Totenkopfaffen

Totenkopfaffen

Die Totenkopfaffen oder Totenkopfäffchen (Saimiri) sind eine Primatengattung mit fünf Arten. Diese relativ kleinen Primaten sind in Mittel- und Südamerika beheimatet und leben in großen Gruppen.

Totenkopfaffen erreichen eine Kopfrumpflänge von 26 bis 36 Zentimetern, wozu noch ein 35 bis 43 Zentimeter langer Schwanz kommt. Das Gewicht beträgt 0,7 bis 1,1 Kilogramm, wobei die Männchen deutlich größer und schwerer als die Weibchen sind. Ihren Namen haben diese Primaten von der maskenartigen Gesichtszeichnung mit der schwarzen Schnauze.

Totenkopfaffen sind tagaktive Baumbewohner, die sich eher in den unteren Baumregion aufhalten. Sie bewegen sich meist auf allen vieren fort und benutzen den Schwanz zur Balance, sie sind dabei sehr schnell und geschickt. Diesen flinken Bewegungen verdanken sie ihre englische Bezeichnung squirrel monkeys, d.h. „Eichhörnchen-Affen“.

Sie leben in Gruppen von 12 bis über 100 Tieren. Gruppen setzen sich aus zahlreichen Männchen und Weibchen sowie den gemeinsamen Jungtieren zusammen. Sie haben eine für Affen ungewöhnliche Sozialstruktur: die Gruppe ist um die Weibchen herum aufgebaut, die eine feste Rangordnung entwickeln. Die Männchen halten sich häufig nur am Rand der Gruppe auf. Die Gruppenmitglieder kommunizieren durch Pfeiflaute und Keckern. Die Streifgebiete sind relativ lang, die Reviere einzelner Gruppen können sich überlappen.
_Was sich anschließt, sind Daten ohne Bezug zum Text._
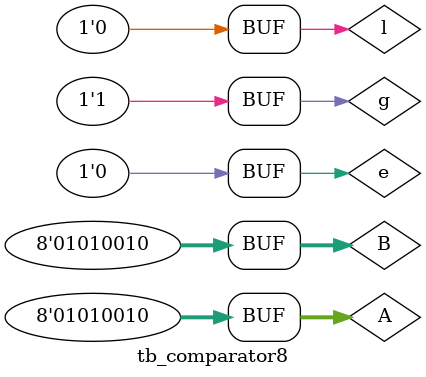
<source format=v>
/*--  *******************************************************
--  Computer Architecture Course, Laboratory Sources 
--  Amirkabir University of Technology (Tehran Polytechnic)
--  Department of Computer Engineering (CE-AUT)
--  https://ce[dot]aut[dot]ac[dot]ir
--  *******************************************************
--  All Rights reserved (C) 2019-2020
--  *******************************************************
--  Student ID  : 
--  Student Name: 
--  Student Mail: 
--  *******************************************************
--  Additional Comments:
--
--*/

/*-----------------------------------------------------------
---  Module Name: 8 Bit Comparator Testbench
---  Description: Lab 06 Part 2 Testbench
-----------------------------------------------------------*/
`timescale 1 ns/1 ns


module tb_comparator8 ();

reg [7:0] A;
reg [7:0] B;
reg l;
reg e;
reg g;
wire lt;
wire et;
wire gt;

	comparator8 test_comparator8 (.A(A), .B(B), .l(l), .e(e), .g(g), .lt(lt), .et(et), .gt(gt));


	initial 
		begin
		
		A = 8'b10000111;
		B = 8'b00100111;
		
		l = 1'b0;
		e = 1'b1;
		g = 1'b0;
		
		# 10;
		
		l = 1'b1;
		e = 1'b0;
		g = 1'b0;
		
		# 10;
		
		l = 1'b0;
		e = 1'b0;
		g = 1'b1;
		
		# 10;
		
		A = 8'b00000101;
		B = 8'b00001001;
		
		l = 1'b0;
		e = 1'b1;
		g = 1'b0;
		
		# 10;
		
		l = 1'b1;
		e = 1'b0;
		g = 1'b0;
		
		# 10;
		
		l = 1'b0;
		e = 1'b0;
		g = 1'b1;
		
		# 10;
		
		A = 8'b01010010;
		B = 8'b01010010;
		
		l = 1'b0;
		e = 1'b1;
		g = 1'b0;
		
		# 10;
		
		l = 1'b1;
		e = 1'b0;
		g = 1'b0;
		
		# 10;
		
		l = 1'b0;
		e = 1'b0;
		g = 1'b1;
		
		# 10;
		
		
	end

endmodule
</source>
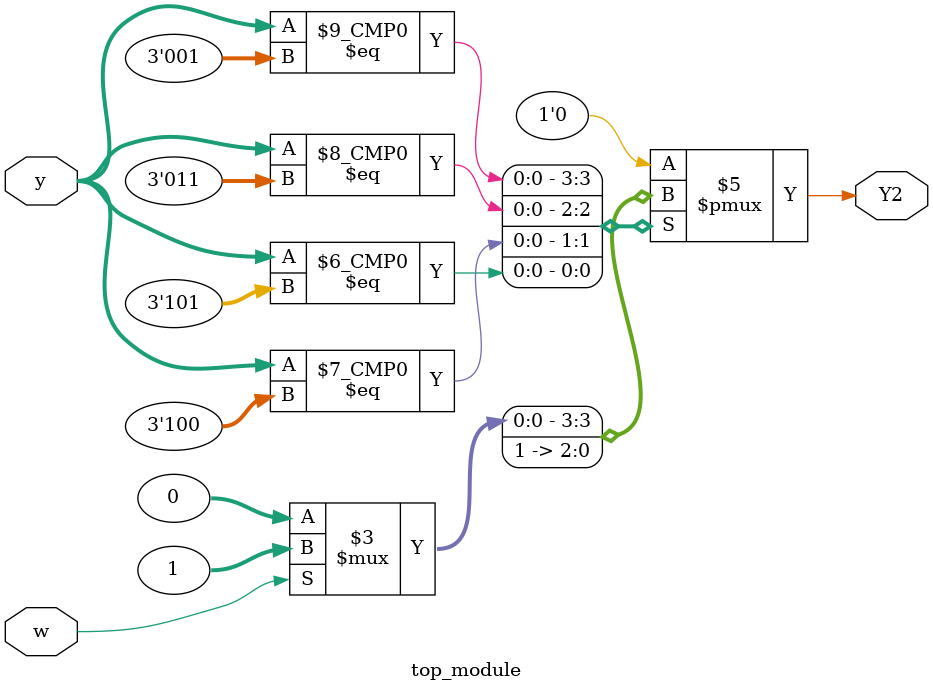
<source format=sv>
module top_module(
    input [3:1] y,
    input w,
    output reg Y2);

    // State encoding
    parameter A = 3'b000,
              B = 3'b001,
              C = 3'b010,
              D = 3'b011,
              E = 3'b100,
              F = 3'b101;

    always @(*) begin
        case (y)
            A: Y2 = 0;
            B: Y2 = (w == 0) ? 0 : 1;
            C: Y2 = 0;
            D: Y2 = 1;
            E: Y2 = 1;
            F: Y2 = 1;
            default: Y2 = 0;
        endcase
    end
endmodule

</source>
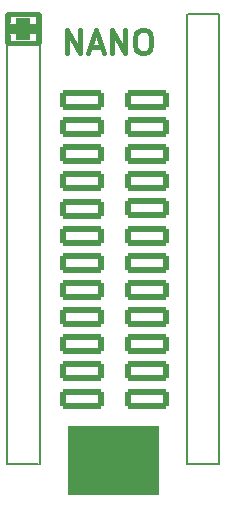
<source format=gto>
G04 #@! TF.GenerationSoftware,KiCad,Pcbnew,6.0.1-79c1e3a40b~116~ubuntu20.04.1*
G04 #@! TF.CreationDate,2022-01-18T16:29:50+01:00*
G04 #@! TF.ProjectId,Arduino_GPIB_Adapter,41726475-696e-46f5-9f47-5049425f4164,rev?*
G04 #@! TF.SameCoordinates,Original*
G04 #@! TF.FileFunction,Legend,Top*
G04 #@! TF.FilePolarity,Positive*
%FSLAX46Y46*%
G04 Gerber Fmt 4.6, Leading zero omitted, Abs format (unit mm)*
G04 Created by KiCad (PCBNEW 6.0.1-79c1e3a40b~116~ubuntu20.04.1) date 2022-01-18 16:29:50*
%MOMM*%
%LPD*%
G01*
G04 APERTURE LIST*
G04 Aperture macros list*
%AMRoundRect*
0 Rectangle with rounded corners*
0 $1 Rounding radius*
0 $2 $3 $4 $5 $6 $7 $8 $9 X,Y pos of 4 corners*
0 Add a 4 corners polygon primitive as box body*
4,1,4,$2,$3,$4,$5,$6,$7,$8,$9,$2,$3,0*
0 Add four circle primitives for the rounded corners*
1,1,$1+$1,$2,$3*
1,1,$1+$1,$4,$5*
1,1,$1+$1,$6,$7*
1,1,$1+$1,$8,$9*
0 Add four rect primitives between the rounded corners*
20,1,$1+$1,$2,$3,$4,$5,0*
20,1,$1+$1,$4,$5,$6,$7,0*
20,1,$1+$1,$6,$7,$8,$9,0*
20,1,$1+$1,$8,$9,$2,$3,0*%
G04 Aperture macros list end*
%ADD10C,0.400000*%
%ADD11C,0.200000*%
%ADD12C,0.120000*%
%ADD13C,0.300000*%
%ADD14RoundRect,0.476000X-0.625000X-0.425000X0.625000X-0.425000X0.625000X0.425000X-0.625000X0.425000X0*%
%ADD15O,2.202000X1.802000*%
%ADD16RoundRect,0.251000X-1.600000X0.600000X-1.600000X-0.600000X1.600000X-0.600000X1.600000X0.600000X0*%
G04 APERTURE END LIST*
D10*
X133920000Y-81440000D02*
X136444999Y-81440000D01*
X136444999Y-81440000D02*
X136444999Y-83894999D01*
X136444999Y-83894999D02*
X133920000Y-83894999D01*
X133920000Y-83894999D02*
X133920000Y-81440000D01*
X138871189Y-84729760D02*
X138871189Y-82729760D01*
X140014046Y-84729760D01*
X140014046Y-82729760D01*
X140871189Y-84158332D02*
X141823570Y-84158332D01*
X140680713Y-84729760D02*
X141347379Y-82729760D01*
X142014046Y-84729760D01*
X142680713Y-84729760D02*
X142680713Y-82729760D01*
X143823570Y-84729760D01*
X143823570Y-82729760D01*
X145156903Y-82729760D02*
X145537856Y-82729760D01*
X145728332Y-82824999D01*
X145918808Y-83015475D01*
X146014046Y-83396427D01*
X146014046Y-84063094D01*
X145918808Y-84444046D01*
X145728332Y-84634522D01*
X145537856Y-84729760D01*
X145156903Y-84729760D01*
X144966427Y-84634522D01*
X144775951Y-84444046D01*
X144680713Y-84063094D01*
X144680713Y-83396427D01*
X144775951Y-83015475D01*
X144966427Y-82824999D01*
X145156903Y-82729760D01*
D11*
X136600000Y-83930000D02*
X136600000Y-119490000D01*
D12*
X136470000Y-83930000D02*
X133800000Y-83930000D01*
D11*
X149100000Y-81390000D02*
X149100000Y-119490000D01*
X149170000Y-119490000D02*
X151800000Y-119490000D01*
X136470000Y-119490000D02*
X133790000Y-119490000D01*
X151800000Y-81390000D02*
X151800000Y-119490000D01*
X133800000Y-83820000D02*
X133790000Y-119490000D01*
X149170000Y-81390000D02*
X151800000Y-81390000D01*
D12*
X139010000Y-116250000D02*
X146620000Y-116250000D01*
X146620000Y-116250000D02*
X146620000Y-122060000D01*
X146620000Y-122060000D02*
X139010000Y-122060000D01*
X139010000Y-122060000D02*
X139010000Y-116250000D01*
G36*
X139010000Y-116250000D02*
G01*
X146620000Y-116250000D01*
X146620000Y-122060000D01*
X139010000Y-122060000D01*
X139010000Y-116250000D01*
G37*
D13*
X133850000Y-81500000D02*
X136580000Y-81500000D01*
X136580000Y-81500000D02*
X136580000Y-83820000D01*
X136580000Y-83820000D02*
X133850000Y-83820000D01*
X133850000Y-83820000D02*
X133850000Y-81500000D01*
%LPC*%
D14*
X135200000Y-82660000D03*
D15*
X135200000Y-85200000D03*
X135200000Y-87740000D03*
X135200000Y-90280000D03*
X135200000Y-92820000D03*
X135200000Y-95360000D03*
X135200000Y-97900000D03*
X135200000Y-100440000D03*
X135200000Y-102980000D03*
X135200000Y-105520000D03*
X135200000Y-108060000D03*
X135200000Y-110600000D03*
X135200000Y-113140000D03*
X135200000Y-115680000D03*
X135200000Y-118220000D03*
X150440000Y-118220000D03*
X150440000Y-115680000D03*
X150440000Y-113140000D03*
X150440000Y-110600000D03*
X150440000Y-108060000D03*
X150440000Y-105520000D03*
X150440000Y-102980000D03*
X150440000Y-100440000D03*
X150440000Y-97900000D03*
X150440000Y-95360000D03*
X150440000Y-92820000D03*
X150440000Y-90280000D03*
X150440000Y-87740000D03*
X150440000Y-85200000D03*
X150440000Y-82660000D03*
D16*
X145714999Y-113964999D03*
X145714999Y-111664999D03*
X145714999Y-109364999D03*
X145714999Y-107064999D03*
X145714999Y-104764999D03*
X145714999Y-102464999D03*
X145714999Y-100164999D03*
X145714999Y-97864999D03*
X145714999Y-95564999D03*
X145714999Y-93264999D03*
X145714999Y-90964999D03*
X145714999Y-88664999D03*
X140134999Y-113964999D03*
X140134999Y-111665899D03*
X140134999Y-109366809D03*
X140134999Y-107067719D03*
X140134999Y-104768629D03*
X140134999Y-102469539D03*
X140134999Y-100170449D03*
X140134999Y-97871359D03*
X140134999Y-95572269D03*
X140134999Y-93273179D03*
X140134999Y-90974089D03*
X140134999Y-88674999D03*
M02*

</source>
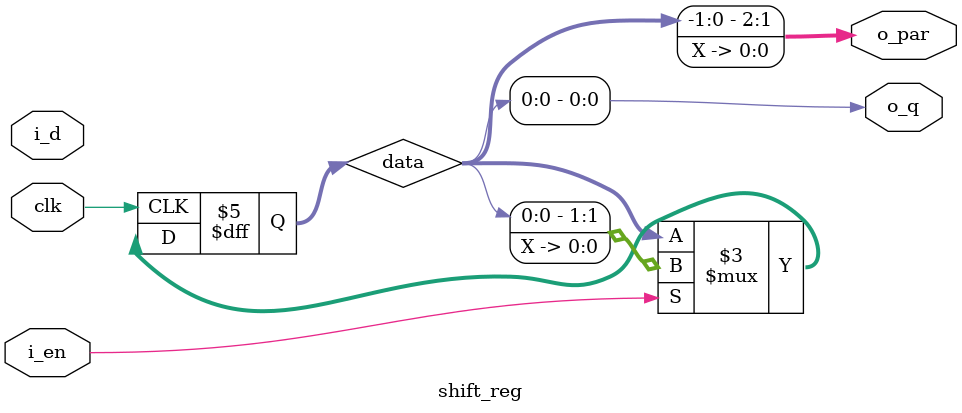
<source format=v>
module shift_reg
  #(parameter LEN = 0)
  (
   input wire 		 clk,
   input wire 		 i_en,
   input wire 		 i_d,
   output wire 		 o_q,
   output wire [LEN-2:0] o_par);

   parameter INIT = 0;

   reg [LEN-1:0] 	 data = INIT;
   assign o_q = data[0];
   assign o_par = data[LEN-1:1];
   always @(posedge clk)
     if (i_en)
       data <= {i_d, data[LEN-1:1]};
endmodule

</source>
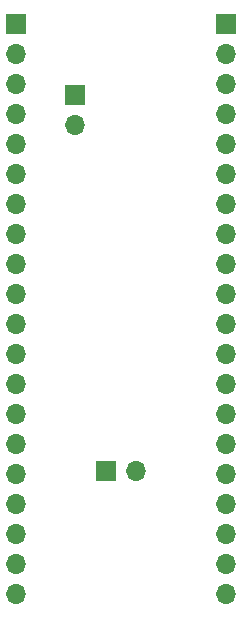
<source format=gbr>
%TF.GenerationSoftware,KiCad,Pcbnew,7.0.2-6a45011f42~172~ubuntu20.04.1*%
%TF.CreationDate,2023-04-23T13:30:35+07:00*%
%TF.ProjectId,EZ-USB-FX2LP-micro,455a2d55-5342-42d4-9658-324c502d6d69,rev?*%
%TF.SameCoordinates,Original*%
%TF.FileFunction,Soldermask,Bot*%
%TF.FilePolarity,Negative*%
%FSLAX46Y46*%
G04 Gerber Fmt 4.6, Leading zero omitted, Abs format (unit mm)*
G04 Created by KiCad (PCBNEW 7.0.2-6a45011f42~172~ubuntu20.04.1) date 2023-04-23 13:30:35*
%MOMM*%
%LPD*%
G01*
G04 APERTURE LIST*
%ADD10R,1.700000X1.700000*%
%ADD11O,1.700000X1.700000*%
G04 APERTURE END LIST*
D10*
%TO.C,J2*%
X144787400Y-118668800D03*
D11*
X147327400Y-118668800D03*
%TD*%
D10*
%TO.C,J3*%
X142169200Y-86842600D03*
D11*
X142169200Y-89382600D03*
%TD*%
D10*
%TO.C,J1*%
X137172400Y-80846600D03*
D11*
X137172400Y-83386600D03*
X137172400Y-85926600D03*
X137172400Y-88466600D03*
X137172400Y-91006600D03*
X137172400Y-93546600D03*
X137172400Y-96086600D03*
X137172400Y-98626600D03*
X137172400Y-101166600D03*
X137172400Y-103706600D03*
X137172400Y-106246600D03*
X137172400Y-108786600D03*
X137172400Y-111326600D03*
X137172400Y-113866600D03*
X137172400Y-116406600D03*
X137172400Y-118946600D03*
X137172400Y-121486600D03*
X137172400Y-124026600D03*
X137172400Y-126566600D03*
X137172400Y-129106600D03*
%TD*%
D10*
%TO.C,J7*%
X154952400Y-80846600D03*
D11*
X154952400Y-83386600D03*
X154952400Y-85926600D03*
X154952400Y-88466600D03*
X154952400Y-91006600D03*
X154952400Y-93546600D03*
X154952400Y-96086600D03*
X154952400Y-98626600D03*
X154952400Y-101166600D03*
X154952400Y-103706600D03*
X154952400Y-106246600D03*
X154952400Y-108786600D03*
X154952400Y-111326600D03*
X154952400Y-113866600D03*
X154952400Y-116406600D03*
X154952400Y-118946600D03*
X154952400Y-121486600D03*
X154952400Y-124026600D03*
X154952400Y-126566600D03*
X154952400Y-129106600D03*
%TD*%
M02*

</source>
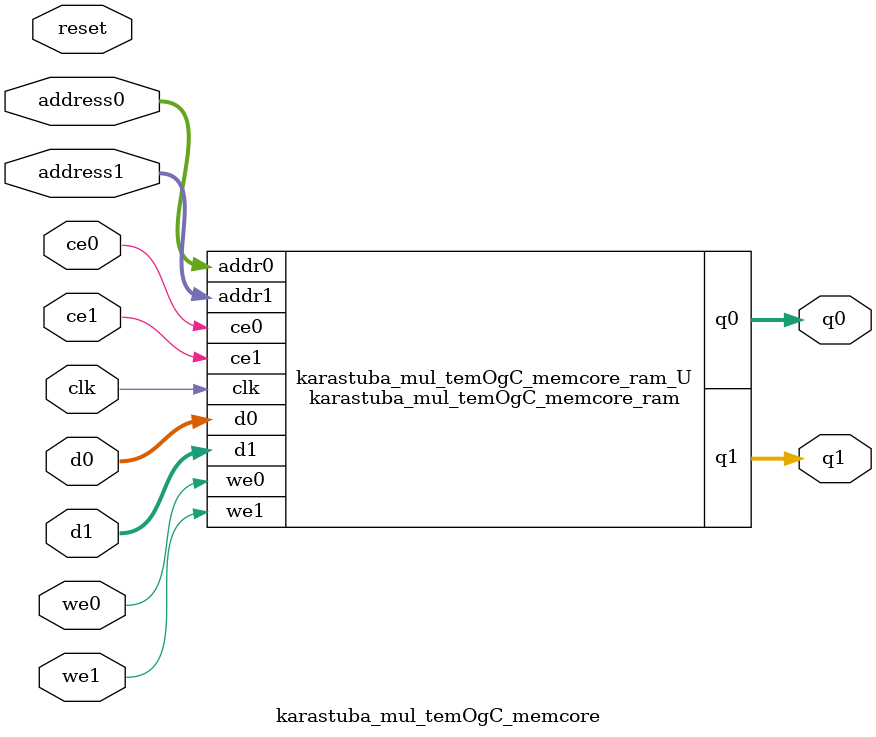
<source format=v>
`timescale 1 ns / 1 ps
module karastuba_mul_temOgC_memcore_ram (addr0, ce0, d0, we0, q0, addr1, ce1, d1, we1, q1,  clk);

parameter DWIDTH = 64;
parameter AWIDTH = 6;
parameter MEM_SIZE = 64;

input[AWIDTH-1:0] addr0;
input ce0;
input[DWIDTH-1:0] d0;
input we0;
output reg[DWIDTH-1:0] q0;
input[AWIDTH-1:0] addr1;
input ce1;
input[DWIDTH-1:0] d1;
input we1;
output reg[DWIDTH-1:0] q1;
input clk;

(* ram_style = "block" *)reg [DWIDTH-1:0] ram[0:MEM_SIZE-1];




always @(posedge clk)  
begin 
    if (ce0) begin
        if (we0) 
            ram[addr0] <= d0; 
        q0 <= ram[addr0];
    end
end


always @(posedge clk)  
begin 
    if (ce1) begin
        if (we1) 
            ram[addr1] <= d1; 
        q1 <= ram[addr1];
    end
end


endmodule

`timescale 1 ns / 1 ps
module karastuba_mul_temOgC_memcore(
    reset,
    clk,
    address0,
    ce0,
    we0,
    d0,
    q0,
    address1,
    ce1,
    we1,
    d1,
    q1);

parameter DataWidth = 32'd64;
parameter AddressRange = 32'd64;
parameter AddressWidth = 32'd6;
input reset;
input clk;
input[AddressWidth - 1:0] address0;
input ce0;
input we0;
input[DataWidth - 1:0] d0;
output[DataWidth - 1:0] q0;
input[AddressWidth - 1:0] address1;
input ce1;
input we1;
input[DataWidth - 1:0] d1;
output[DataWidth - 1:0] q1;



karastuba_mul_temOgC_memcore_ram karastuba_mul_temOgC_memcore_ram_U(
    .clk( clk ),
    .addr0( address0 ),
    .ce0( ce0 ),
    .we0( we0 ),
    .d0( d0 ),
    .q0( q0 ),
    .addr1( address1 ),
    .ce1( ce1 ),
    .we1( we1 ),
    .d1( d1 ),
    .q1( q1 ));

endmodule


</source>
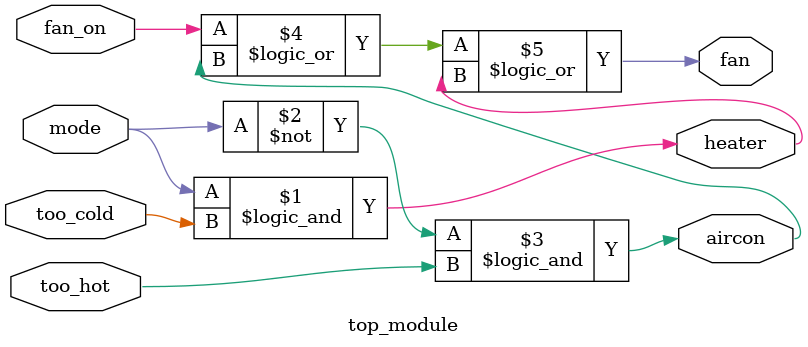
<source format=v>
module top_module (
    input too_cold,
    input too_hot,
    input mode,
    input fan_on,
    output heater,
    output aircon,
    output fan
); 

    assign heater =  mode && too_cold,
    	   aircon = ~mode && too_hot,
           fan    =  fan_on || aircon || heater;
        
endmodule

</source>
Totenkopfaffen ernähren sich vorwiegend von Insekten und Früchten, deren Anteil je nach Jahreszeit variieren kann. Die Jagd auf Insekten nimmt den größten Teil des Tages in Anspruch (bis zu 50 % des Tages), das Fressen der Früchte nur rund 10 %. Daneben fressen sie auch andere Pflanzenteile wie Nektar, Blüten, Knospen und Blätter sowie Eier und kleine Wirbeltiere.

Bedrohung

Bis in die 1970er-Jahre wurden zahlreiche Totenkopfaffen gefangen, da sie zu Haustieren gemacht oder in Tierversuchen eingesetzt wurden. Diese Praktiken sind stark zurückgegangen, wenngleich sie mancherorts immer noch wegen ihres Fleisches bejagt werden. Daneben werden sie von den fortschreitenden Waldrodungen in Mitleidenschaft gezogen. Besonderes Augenmerk verdienen der Mittelamerikanische und der Dunkle Totenkopfaffe, die beide von der IUCN als gefährdet (vulnerable) gelistet werden.